Quels ont été vos choix techniques pour Des hommes et des dieux  ?
La première chose que nous voulions, c’est le format large. Nous avions donc le choix entre l’anamorphique, le Super 35 (qui n’a qu’un ratio de 2,32:1), et le 2 perf* avec objectif sphérique. Nous avons choisi le 2 perf principalement pour l’ergonomie extraordinaire de la caméra Penelope Aaton. Je ne me suis jamais sentie aussi libre avec une caméra, certains plans du film en font foi. Par la suite, grâce aux images et au soutien de grands techniciens du laboratoire Éclair, nous avons décidé de scanner en 4K. J’ai eu ainsi le sentiment de retrouver tout l’échantillonnage que m’offre l’origine chimique.

Où en est l’AFC du dialogue qu’elle a entamé sur l’évolution de ses métiers ?
C’est en train de se formaliser. Nous sommes dans une sorte de travail analytique sur l’état de notre métier. Il est certain que, en France, le travail de l’image n’a pas la considération qu’il a dans les pays anglo-saxons, et même dans le reste du monde. Nous pratiquons un métier de l’ombre, mais l’ombre est souvent plus belle quand on y distingue quelque chose.
De plus, le déséquilibre des budgets fragilise la fabrication des films dont nous sommes, avec les décorateurs, les principaux maîtres d’œuvre. Il faudrait arriver à parler de cela avec détermination et transparence. L’AFC y travaille avec tous ceux pour qui " l’image cinématographique " signifie quelque chose.

Les laboratoires sont dans une santé économique préoccupante. Cette situation vous affecte-t-elle ?
La disparition de laboratoires, c’est aussi la disparition de savoir-faire, le licenciement de personnes avec lesquelles nous avons travaillé des années. En France, nous disposons d’outils extraordinaires et nous assistons à un nettoyage par le laisser-faire, le pire de l’économie libérale.
On ne prend jamais assez en compte la part industrielle du cinéma français, celle qui crée des emplois, qui nécessite des investissements… Le rapport entre la part soi-disant artistique et technique d’un budget, allouée à la fabrication, est généralement totalement déséquilibré… Sauf chez Why Not.

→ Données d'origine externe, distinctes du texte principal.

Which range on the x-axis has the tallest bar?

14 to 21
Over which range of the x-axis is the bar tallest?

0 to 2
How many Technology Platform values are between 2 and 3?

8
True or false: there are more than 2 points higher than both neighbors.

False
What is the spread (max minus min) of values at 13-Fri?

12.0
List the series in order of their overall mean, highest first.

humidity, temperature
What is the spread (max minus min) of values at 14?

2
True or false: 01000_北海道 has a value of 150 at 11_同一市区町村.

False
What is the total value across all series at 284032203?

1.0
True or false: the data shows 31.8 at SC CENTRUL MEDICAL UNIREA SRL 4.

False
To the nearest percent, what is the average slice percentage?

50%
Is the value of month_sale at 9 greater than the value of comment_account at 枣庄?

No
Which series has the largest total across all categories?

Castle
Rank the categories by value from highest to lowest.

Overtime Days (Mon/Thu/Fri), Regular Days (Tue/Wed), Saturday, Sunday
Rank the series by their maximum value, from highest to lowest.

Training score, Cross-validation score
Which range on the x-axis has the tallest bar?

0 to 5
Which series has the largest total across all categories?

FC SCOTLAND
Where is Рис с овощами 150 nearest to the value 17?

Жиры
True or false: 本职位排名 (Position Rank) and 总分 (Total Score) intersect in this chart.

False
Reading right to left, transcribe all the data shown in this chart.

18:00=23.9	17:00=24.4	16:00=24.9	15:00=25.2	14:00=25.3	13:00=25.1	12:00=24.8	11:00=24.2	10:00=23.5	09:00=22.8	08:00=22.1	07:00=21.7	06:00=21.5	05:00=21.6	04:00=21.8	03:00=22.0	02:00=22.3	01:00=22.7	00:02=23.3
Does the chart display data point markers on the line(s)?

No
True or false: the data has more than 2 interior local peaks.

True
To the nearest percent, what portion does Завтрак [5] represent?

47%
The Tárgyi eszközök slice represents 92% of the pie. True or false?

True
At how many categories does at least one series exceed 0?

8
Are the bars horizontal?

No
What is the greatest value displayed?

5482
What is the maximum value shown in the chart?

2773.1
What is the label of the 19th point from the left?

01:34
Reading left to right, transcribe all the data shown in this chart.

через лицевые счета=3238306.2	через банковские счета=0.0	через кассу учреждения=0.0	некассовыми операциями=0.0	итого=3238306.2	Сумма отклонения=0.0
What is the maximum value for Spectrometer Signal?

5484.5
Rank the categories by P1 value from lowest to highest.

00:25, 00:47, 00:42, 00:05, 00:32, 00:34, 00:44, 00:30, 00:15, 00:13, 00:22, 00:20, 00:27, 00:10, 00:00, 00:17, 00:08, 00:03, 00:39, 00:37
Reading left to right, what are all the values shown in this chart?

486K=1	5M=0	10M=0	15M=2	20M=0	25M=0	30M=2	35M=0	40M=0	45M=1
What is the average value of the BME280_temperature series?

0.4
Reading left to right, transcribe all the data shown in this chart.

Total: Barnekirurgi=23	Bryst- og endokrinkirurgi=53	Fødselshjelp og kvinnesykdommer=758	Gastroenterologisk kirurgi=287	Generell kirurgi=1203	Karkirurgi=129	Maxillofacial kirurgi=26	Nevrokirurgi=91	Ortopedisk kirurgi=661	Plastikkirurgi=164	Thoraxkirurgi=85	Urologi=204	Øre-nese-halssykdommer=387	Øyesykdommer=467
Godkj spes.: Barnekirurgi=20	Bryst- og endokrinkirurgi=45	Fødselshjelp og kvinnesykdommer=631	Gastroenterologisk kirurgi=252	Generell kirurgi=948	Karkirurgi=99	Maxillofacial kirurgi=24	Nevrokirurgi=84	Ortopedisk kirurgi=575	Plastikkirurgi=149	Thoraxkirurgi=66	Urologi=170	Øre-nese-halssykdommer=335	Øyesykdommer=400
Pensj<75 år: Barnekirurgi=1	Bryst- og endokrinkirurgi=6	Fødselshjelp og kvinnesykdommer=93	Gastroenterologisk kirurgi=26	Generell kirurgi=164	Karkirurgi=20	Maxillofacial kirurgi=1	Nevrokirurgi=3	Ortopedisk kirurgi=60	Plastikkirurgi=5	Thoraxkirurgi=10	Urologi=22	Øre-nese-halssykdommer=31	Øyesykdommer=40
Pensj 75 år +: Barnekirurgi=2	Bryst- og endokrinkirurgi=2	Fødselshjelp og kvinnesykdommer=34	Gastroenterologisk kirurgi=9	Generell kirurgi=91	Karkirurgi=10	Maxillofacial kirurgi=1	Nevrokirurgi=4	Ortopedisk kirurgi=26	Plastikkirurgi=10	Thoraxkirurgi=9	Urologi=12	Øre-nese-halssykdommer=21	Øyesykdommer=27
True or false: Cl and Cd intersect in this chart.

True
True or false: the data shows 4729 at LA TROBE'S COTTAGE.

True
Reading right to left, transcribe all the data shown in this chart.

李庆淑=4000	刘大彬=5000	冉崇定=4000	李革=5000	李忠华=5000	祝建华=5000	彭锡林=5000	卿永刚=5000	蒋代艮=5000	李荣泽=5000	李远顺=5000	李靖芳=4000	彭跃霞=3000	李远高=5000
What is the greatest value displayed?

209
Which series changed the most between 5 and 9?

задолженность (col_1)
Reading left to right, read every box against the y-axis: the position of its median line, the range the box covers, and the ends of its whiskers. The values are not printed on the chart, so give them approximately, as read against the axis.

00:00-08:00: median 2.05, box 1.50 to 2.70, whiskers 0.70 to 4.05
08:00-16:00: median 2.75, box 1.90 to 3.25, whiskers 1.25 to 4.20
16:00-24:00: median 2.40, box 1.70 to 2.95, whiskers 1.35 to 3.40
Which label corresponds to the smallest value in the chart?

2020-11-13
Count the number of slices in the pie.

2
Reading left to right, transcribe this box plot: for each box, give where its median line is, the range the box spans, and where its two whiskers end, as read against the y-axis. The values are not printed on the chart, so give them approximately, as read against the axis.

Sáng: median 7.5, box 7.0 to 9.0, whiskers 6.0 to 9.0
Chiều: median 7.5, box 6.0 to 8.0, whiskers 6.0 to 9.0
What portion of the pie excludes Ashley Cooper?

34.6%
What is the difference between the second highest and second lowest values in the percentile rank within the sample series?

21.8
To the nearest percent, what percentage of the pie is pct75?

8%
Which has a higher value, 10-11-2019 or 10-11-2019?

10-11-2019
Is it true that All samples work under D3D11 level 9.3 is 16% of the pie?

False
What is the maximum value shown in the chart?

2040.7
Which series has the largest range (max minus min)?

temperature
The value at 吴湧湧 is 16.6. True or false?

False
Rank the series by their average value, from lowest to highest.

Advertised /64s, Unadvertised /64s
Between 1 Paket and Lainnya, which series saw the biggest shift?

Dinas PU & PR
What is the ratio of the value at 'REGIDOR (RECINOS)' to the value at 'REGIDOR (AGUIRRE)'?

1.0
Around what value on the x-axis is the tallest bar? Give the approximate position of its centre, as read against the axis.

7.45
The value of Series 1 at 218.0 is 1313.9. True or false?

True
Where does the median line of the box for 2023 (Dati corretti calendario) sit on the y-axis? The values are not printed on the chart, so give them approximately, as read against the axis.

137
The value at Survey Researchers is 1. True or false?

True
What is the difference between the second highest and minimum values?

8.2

De plus en plus de films se font en 3D. Cette technique vous intéresse-t-elle ?
La 3D est une des formes du cinéma. Ça ne peut pas être LE cinéma et je ne comprends pas pourquoi on essaierait de nous le faire croire ! La 3D demande du matériel ad hoc et répond à des spécificités narratives : tous les films ne peuvent pas se passer au bord du vide.
Pendant la moitié de sa courte existence, le cinéma s’est considérablement rapproché de ses sujets.En 3D, on est avec deux caméras, dans un système très lourd, un peu comme ces caméras blimpées du début du parlant.
C’est une autre façon de faire. Je crois que l’ergonomie et l’intelligence des outils sont essentielles à une certaine forme de cinéma.

Quel regard portez-vous sur Mariage à trois de Jacques Doillon, dont vous signez la lumière, et qui, actuellement en salles, ne trouve pas son public ?…
Je trouve que cela n’a pas de sens de dire qu’un film ne trouve pas son public. Il suffit de travailler à ce qu’un film trouve son public ! C’est comme quand on dit " un film se fait ! " « Depuis quand les films se font-ils ? », m’écrivait Leos Carax. Les films ne se font pas. On les fait, on y travaille, on n’en dort pas la nuit…

(Propos recueillis par Anne-Laure Bell, Le Film français, 19 mai 2010, et reproduits avec son aimable autorisation et celle du Film français)

* 2 Perf : terme générique du système mécanique d’entrainement de la pellicule dans la caméra qui permet d’impressionner une image au format Scope (2,40:1) sur une hauteur correspondant à deux perforations au lieu des quatre que nécessitent habituellement les formats 1,37:1 ou 1,66:1 (le format 1,85:1 pouvant être impressionné sur 4 ou 3 perforations, suivant le mécanisme utilisé).